INSTRUCTIONS FOR THE TASK – Ignoring the images, restate the records below word for word.

-------- DATA TO EXAMINE --------

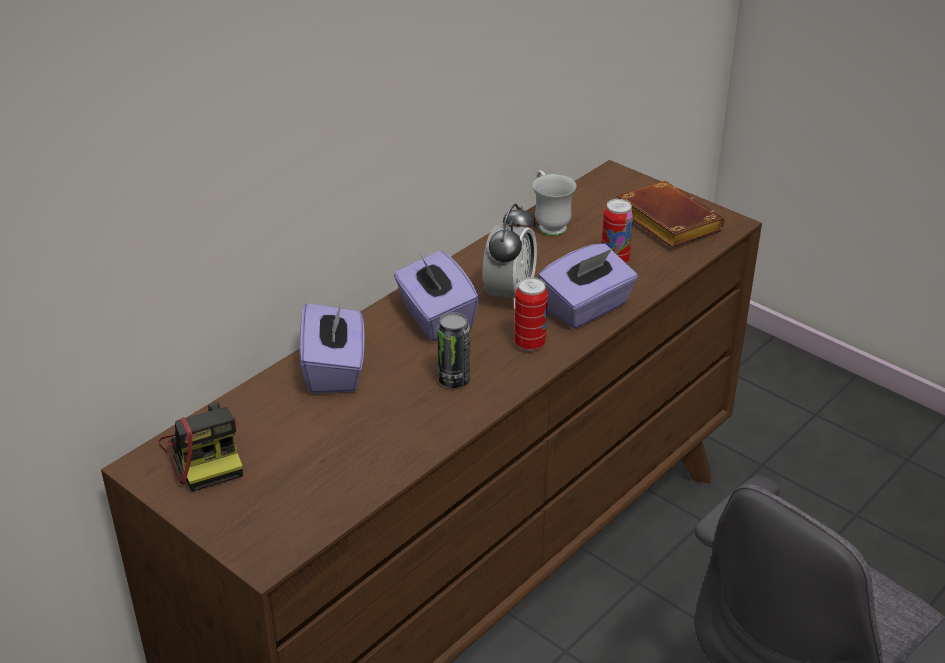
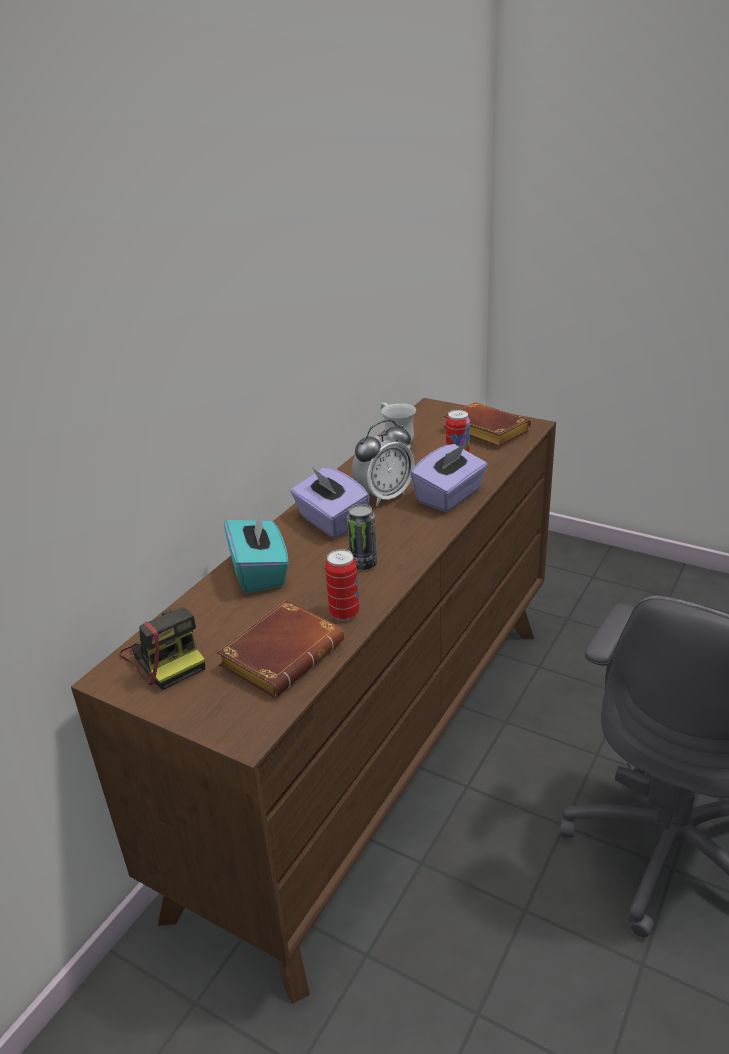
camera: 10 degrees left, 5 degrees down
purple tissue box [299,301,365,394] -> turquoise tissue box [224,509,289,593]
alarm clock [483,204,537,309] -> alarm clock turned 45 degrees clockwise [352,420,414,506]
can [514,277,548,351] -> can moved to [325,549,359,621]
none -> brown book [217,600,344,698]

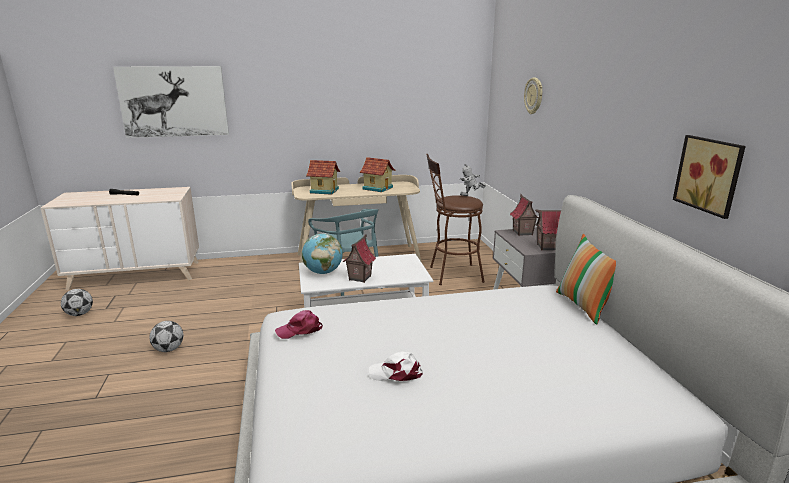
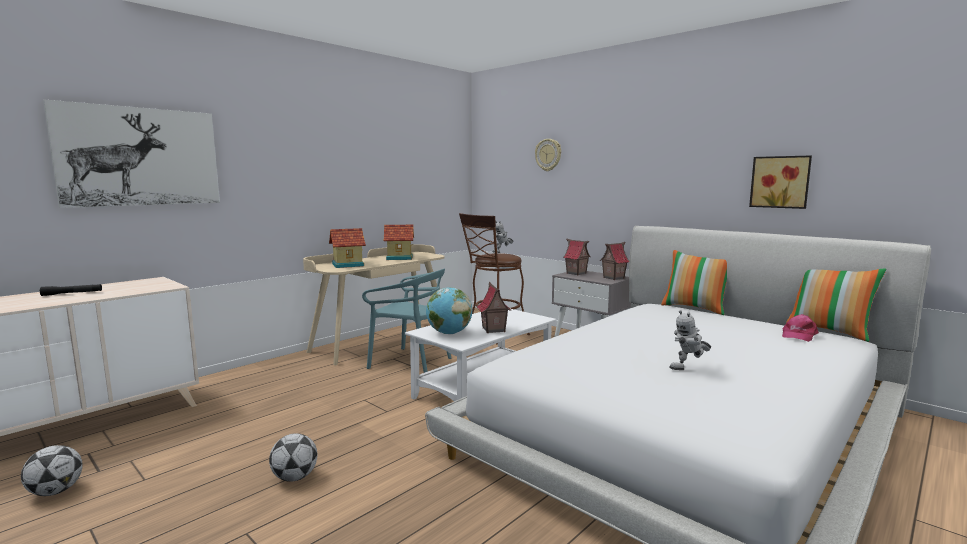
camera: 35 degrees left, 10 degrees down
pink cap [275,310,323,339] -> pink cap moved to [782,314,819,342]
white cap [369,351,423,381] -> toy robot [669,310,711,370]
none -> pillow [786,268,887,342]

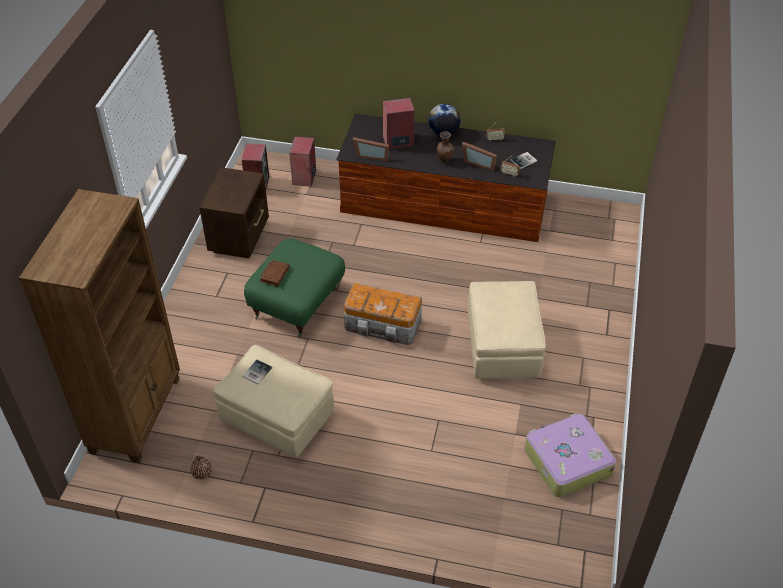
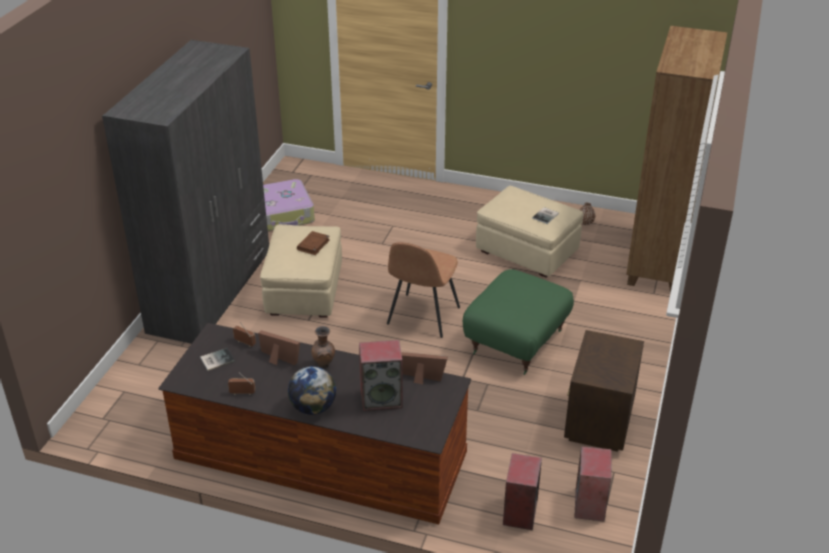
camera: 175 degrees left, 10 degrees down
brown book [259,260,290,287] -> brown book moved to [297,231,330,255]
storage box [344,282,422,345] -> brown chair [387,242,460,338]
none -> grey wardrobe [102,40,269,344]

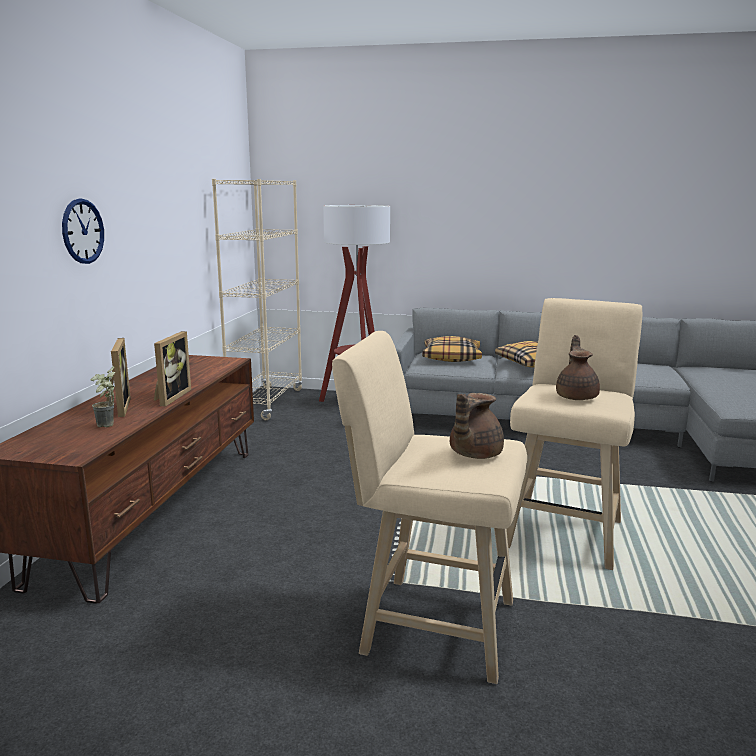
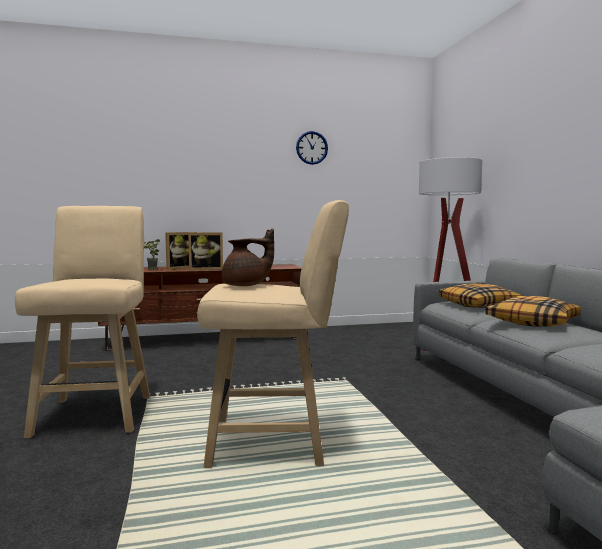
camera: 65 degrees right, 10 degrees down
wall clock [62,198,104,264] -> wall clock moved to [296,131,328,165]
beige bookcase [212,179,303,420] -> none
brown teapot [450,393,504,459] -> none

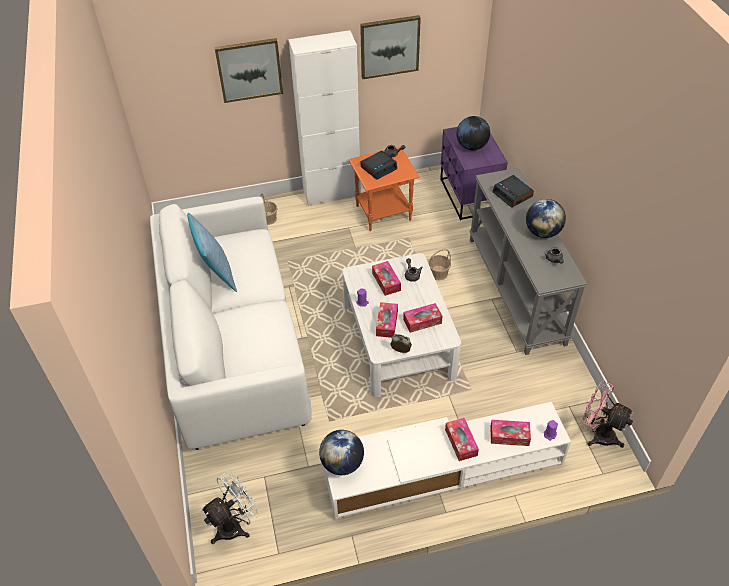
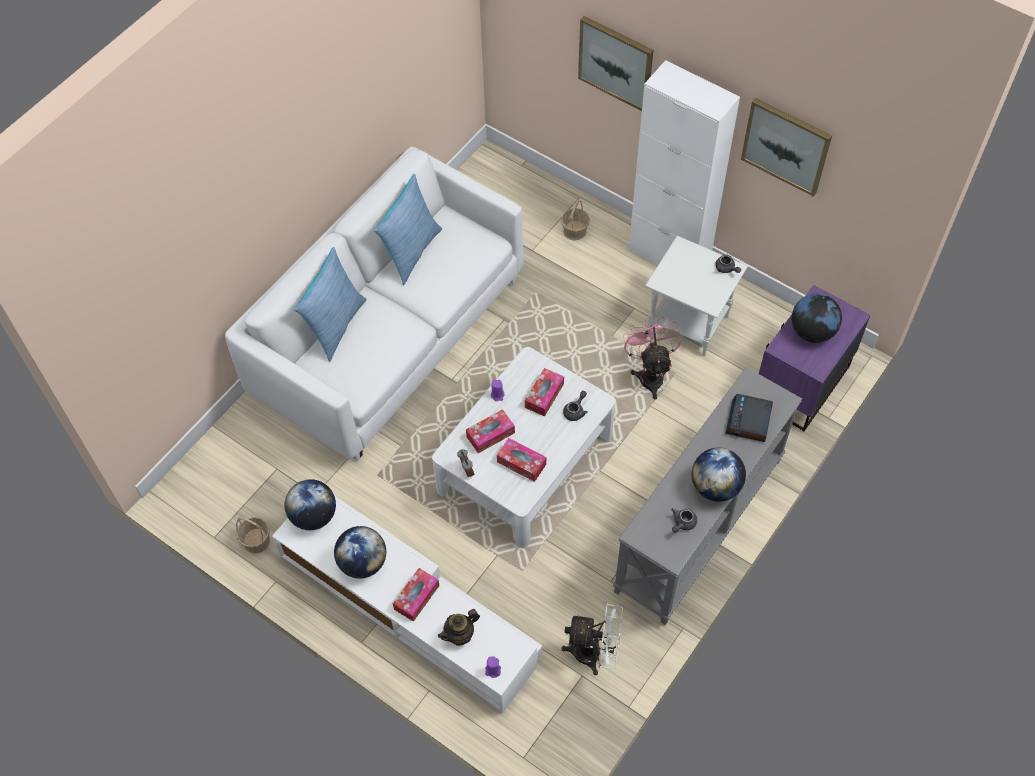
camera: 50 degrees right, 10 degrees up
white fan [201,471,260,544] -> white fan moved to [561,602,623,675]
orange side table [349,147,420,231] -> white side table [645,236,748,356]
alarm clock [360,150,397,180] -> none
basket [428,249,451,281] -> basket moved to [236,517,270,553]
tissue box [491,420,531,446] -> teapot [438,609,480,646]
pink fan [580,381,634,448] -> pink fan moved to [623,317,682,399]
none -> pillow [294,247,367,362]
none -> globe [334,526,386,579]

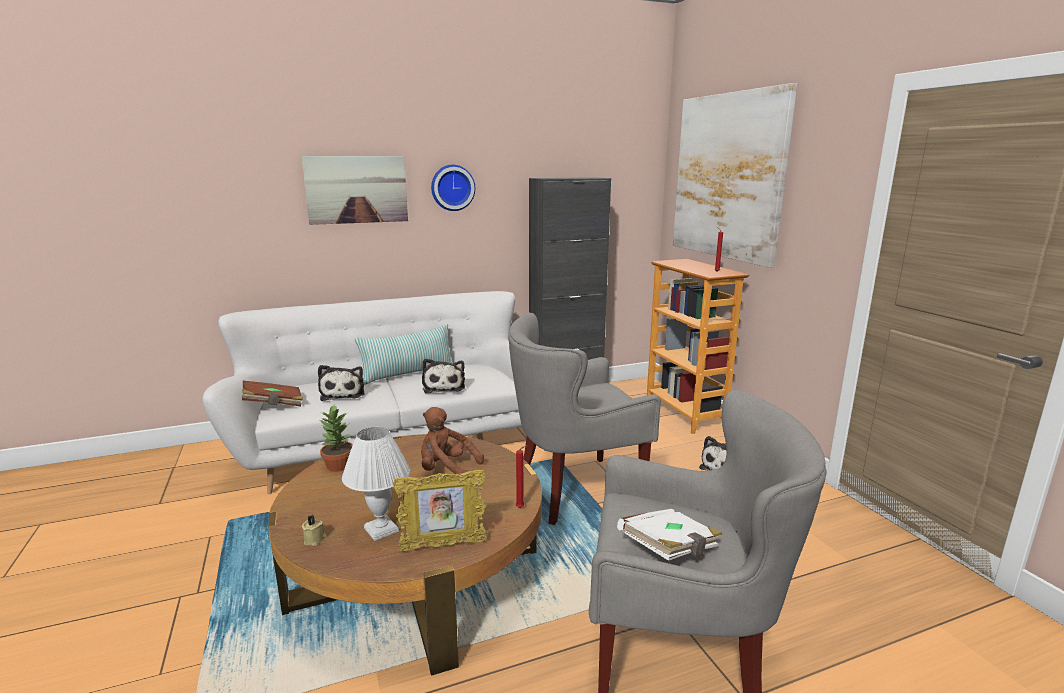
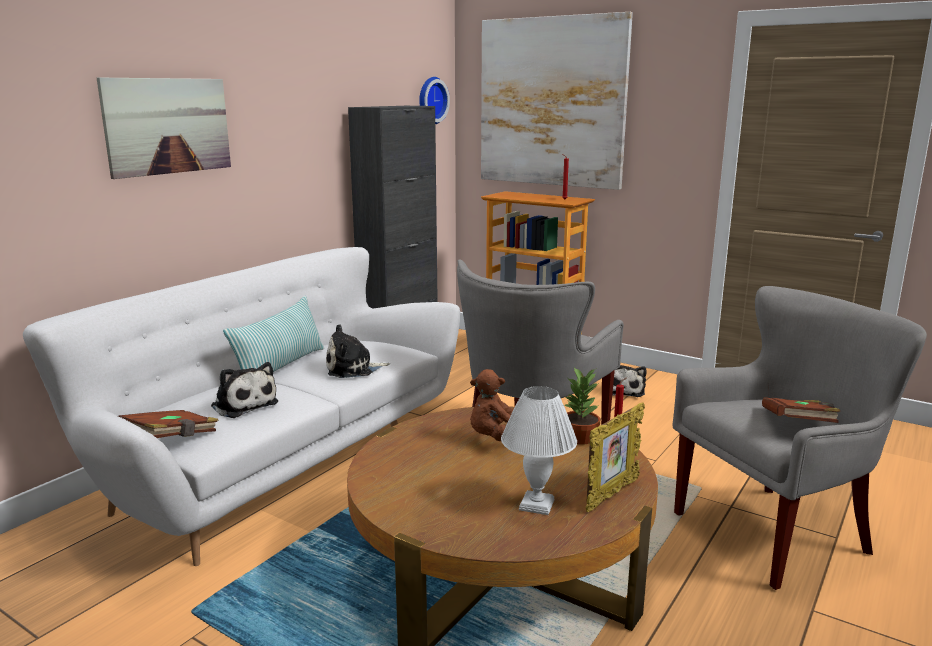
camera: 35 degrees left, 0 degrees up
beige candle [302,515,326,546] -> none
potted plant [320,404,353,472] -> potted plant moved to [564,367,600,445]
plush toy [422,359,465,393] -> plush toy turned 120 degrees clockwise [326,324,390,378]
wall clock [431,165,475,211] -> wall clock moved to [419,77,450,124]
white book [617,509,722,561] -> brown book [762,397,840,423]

--------

COMPLETED EXERCISE –
camera: 10 degrees left, 5 degrees down
purple tissue box [299,301,365,394] -> turquoise tissue box [224,509,289,593]
alarm clock [483,204,537,309] -> alarm clock turned 45 degrees clockwise [352,420,414,506]
can [514,277,548,351] -> can moved to [325,549,359,621]
none -> brown book [217,600,344,698]

camera: 35 degrees left, 10 degrees down
pink cap [275,310,323,339] -> pink cap moved to [782,314,819,342]
white cap [369,351,423,381] -> toy robot [669,310,711,370]
none -> pillow [786,268,887,342]

camera: 175 degrees left, 10 degrees down
brown book [259,260,290,287] -> brown book moved to [297,231,330,255]
storage box [344,282,422,345] -> brown chair [387,242,460,338]
none -> grey wardrobe [102,40,269,344]

camera: 65 degrees right, 10 degrees down
wall clock [62,198,104,264] -> wall clock moved to [296,131,328,165]
beige bookcase [212,179,303,420] -> none
brown teapot [450,393,504,459] -> none

camera: 50 degrees right, 10 degrees up
white fan [201,471,260,544] -> white fan moved to [561,602,623,675]
orange side table [349,147,420,231] -> white side table [645,236,748,356]
alarm clock [360,150,397,180] -> none
basket [428,249,451,281] -> basket moved to [236,517,270,553]
tissue box [491,420,531,446] -> teapot [438,609,480,646]
pink fan [580,381,634,448] -> pink fan moved to [623,317,682,399]
none -> pillow [294,247,367,362]
none -> globe [334,526,386,579]

camera: 35 degrees left, 0 degrees up
beige candle [302,515,326,546] -> none
potted plant [320,404,353,472] -> potted plant moved to [564,367,600,445]
plush toy [422,359,465,393] -> plush toy turned 120 degrees clockwise [326,324,390,378]
wall clock [431,165,475,211] -> wall clock moved to [419,77,450,124]
white book [617,509,722,561] -> brown book [762,397,840,423]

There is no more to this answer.